The international gold standard only existed for a comparatively short period - from the 1870s to the outbreak of the First World War in 1914. Much has been written about it. Views on its success differ but there is broad academic agreement about certain points. It provided the backdrop to a period of fairly steadily rising economic prosperity and of generally low and stable inflation. The system survived the shocks of the period well (until the major shock of the first world war). A crucial advantage of the gold standard was that by offering the near-certainty to foreign investors that the value of their investment was unlikely to be hurt by the depreciation of the recipient country's currency relative to their own, it facilitated large flows of international direct investment capital that helped to open up and develop much of the United States, Canada, Australia and other "emerging markets" of that day. Relative to the size of the world economy, these flows were as large or even larger than today's and they were far less volatile.

It was not perfect; there were inevitable lags in the reaction of mine output to price stimuli, there were shocks to the world supply of gold and fears that the exhaustion of gold stocks would eventually prove deflationary. But it helped to provide a natural balancing function, in adjusting disequilibria between countries and in holding long-term price levels generally stable.

Attempts to return to the gold standard after the First World War were badly mismanaged with a return to pre-War parities in certain countries, despite the intervening inflation, the use of lower parities in others and the blocking of needed adjustment mechanisms. The fixed dollar-gold parity of US$20.67/troy ounce, which had remained unchanged through the war years and after, was suspended in 1933 but in 1934 the dollar was re-fixed at a new parity of US$35/troy ounce.

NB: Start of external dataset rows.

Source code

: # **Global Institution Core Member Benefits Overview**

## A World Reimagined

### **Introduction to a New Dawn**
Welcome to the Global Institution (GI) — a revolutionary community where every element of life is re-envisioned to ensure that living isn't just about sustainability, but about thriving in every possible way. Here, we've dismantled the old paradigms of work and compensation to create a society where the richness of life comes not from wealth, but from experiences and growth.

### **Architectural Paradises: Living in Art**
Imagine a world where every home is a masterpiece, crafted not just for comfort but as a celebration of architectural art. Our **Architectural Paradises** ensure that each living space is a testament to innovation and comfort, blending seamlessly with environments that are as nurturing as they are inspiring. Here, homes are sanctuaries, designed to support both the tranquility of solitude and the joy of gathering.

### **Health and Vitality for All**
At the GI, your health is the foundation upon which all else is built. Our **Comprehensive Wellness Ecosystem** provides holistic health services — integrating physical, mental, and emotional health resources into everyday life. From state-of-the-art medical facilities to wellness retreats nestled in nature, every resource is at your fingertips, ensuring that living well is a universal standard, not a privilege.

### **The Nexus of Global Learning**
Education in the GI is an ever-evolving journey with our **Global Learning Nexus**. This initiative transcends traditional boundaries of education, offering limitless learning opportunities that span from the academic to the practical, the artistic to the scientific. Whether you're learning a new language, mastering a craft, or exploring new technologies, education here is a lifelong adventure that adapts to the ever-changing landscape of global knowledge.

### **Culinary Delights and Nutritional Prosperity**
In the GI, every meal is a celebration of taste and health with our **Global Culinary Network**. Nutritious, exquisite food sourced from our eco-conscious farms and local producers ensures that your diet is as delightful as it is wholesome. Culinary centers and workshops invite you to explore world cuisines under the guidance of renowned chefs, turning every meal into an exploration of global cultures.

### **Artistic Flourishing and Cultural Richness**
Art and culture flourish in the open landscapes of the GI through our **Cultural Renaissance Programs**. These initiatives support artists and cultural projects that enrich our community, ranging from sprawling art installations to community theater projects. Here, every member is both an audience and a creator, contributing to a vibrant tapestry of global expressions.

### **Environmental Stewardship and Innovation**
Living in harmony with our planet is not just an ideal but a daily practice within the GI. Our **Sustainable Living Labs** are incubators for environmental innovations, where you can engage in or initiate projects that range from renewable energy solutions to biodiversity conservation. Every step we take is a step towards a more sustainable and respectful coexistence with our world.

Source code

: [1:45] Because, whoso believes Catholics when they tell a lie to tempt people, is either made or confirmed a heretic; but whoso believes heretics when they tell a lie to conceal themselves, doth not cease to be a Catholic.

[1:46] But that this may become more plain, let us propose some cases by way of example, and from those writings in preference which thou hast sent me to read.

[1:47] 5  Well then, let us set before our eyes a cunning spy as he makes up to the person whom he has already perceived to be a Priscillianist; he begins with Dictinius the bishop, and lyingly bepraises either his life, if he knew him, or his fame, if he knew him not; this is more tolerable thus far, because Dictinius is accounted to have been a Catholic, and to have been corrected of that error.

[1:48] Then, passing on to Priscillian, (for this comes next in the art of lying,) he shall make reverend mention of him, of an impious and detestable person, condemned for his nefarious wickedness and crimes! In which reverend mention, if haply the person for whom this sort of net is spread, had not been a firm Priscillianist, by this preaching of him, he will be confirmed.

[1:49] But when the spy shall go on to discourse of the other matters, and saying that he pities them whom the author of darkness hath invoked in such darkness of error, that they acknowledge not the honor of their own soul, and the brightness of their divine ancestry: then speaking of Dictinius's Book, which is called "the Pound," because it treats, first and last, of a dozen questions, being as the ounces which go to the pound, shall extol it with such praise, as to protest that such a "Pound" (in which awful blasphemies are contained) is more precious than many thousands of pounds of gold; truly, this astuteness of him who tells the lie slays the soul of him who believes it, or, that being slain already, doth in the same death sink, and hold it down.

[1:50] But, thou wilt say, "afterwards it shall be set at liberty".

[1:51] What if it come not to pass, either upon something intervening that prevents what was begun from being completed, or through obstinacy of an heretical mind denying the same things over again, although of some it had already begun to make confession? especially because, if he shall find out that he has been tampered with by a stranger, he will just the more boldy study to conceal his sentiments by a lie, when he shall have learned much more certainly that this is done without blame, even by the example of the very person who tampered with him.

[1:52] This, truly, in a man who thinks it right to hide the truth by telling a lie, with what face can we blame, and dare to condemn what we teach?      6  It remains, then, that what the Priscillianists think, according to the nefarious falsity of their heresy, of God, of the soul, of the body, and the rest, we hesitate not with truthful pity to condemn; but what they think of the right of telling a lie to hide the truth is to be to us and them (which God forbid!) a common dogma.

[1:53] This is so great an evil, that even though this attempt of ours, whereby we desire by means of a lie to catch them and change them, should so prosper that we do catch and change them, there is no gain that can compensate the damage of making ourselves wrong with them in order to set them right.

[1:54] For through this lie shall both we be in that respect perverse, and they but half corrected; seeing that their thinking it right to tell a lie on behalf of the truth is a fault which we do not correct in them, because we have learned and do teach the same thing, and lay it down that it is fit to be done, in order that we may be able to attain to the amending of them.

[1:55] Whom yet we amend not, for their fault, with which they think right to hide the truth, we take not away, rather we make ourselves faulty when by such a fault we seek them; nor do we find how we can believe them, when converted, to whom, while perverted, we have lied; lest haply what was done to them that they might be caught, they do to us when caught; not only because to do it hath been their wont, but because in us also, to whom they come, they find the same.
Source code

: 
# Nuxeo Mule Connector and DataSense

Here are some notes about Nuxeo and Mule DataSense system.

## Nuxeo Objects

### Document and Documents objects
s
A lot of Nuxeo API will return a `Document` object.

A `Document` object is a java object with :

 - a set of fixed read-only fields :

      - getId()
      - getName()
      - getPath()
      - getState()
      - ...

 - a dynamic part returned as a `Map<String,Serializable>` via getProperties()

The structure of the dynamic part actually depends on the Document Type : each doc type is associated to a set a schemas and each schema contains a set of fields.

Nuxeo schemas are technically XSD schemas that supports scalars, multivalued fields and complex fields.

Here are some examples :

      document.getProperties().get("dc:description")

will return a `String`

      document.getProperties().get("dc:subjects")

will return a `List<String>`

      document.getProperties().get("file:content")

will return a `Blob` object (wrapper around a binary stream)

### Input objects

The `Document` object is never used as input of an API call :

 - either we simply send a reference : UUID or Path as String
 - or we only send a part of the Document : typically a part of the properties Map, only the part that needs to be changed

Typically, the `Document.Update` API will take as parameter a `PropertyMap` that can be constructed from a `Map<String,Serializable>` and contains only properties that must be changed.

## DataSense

After the Second World War, the core of the Bretton Woods international monetary system that was established was that the dollar should be pegged to gold at the $35/troy ounce parity while other currencies should be defined in terms of the dollar with fixed but adjustable pegs. The Bretton Woods system helped to form what was, at least for western countries, probably the most successful period of economic history. Growth was high, and inflation, while higher than in the classical gold standard period, was relatively low and stable. Many developing countries too made rapid progress during that era. However, as we have noted above, the $35/troy ounce fixed price became unrealistic over time, partly as a result of existing inflation and a surge in demand for gold as a result of the Vietnam War. The $35/troy ounce peg was replaced in 1968 by a two-tier system with a free private market, but with gold still exchanging hands officially at an official rate. When the United States finally abandoned the system in 1971, the last fixing price before the "gold window" was closed was $42.22/troy ounce, and to this day the United States officially values its gold holdings at that price.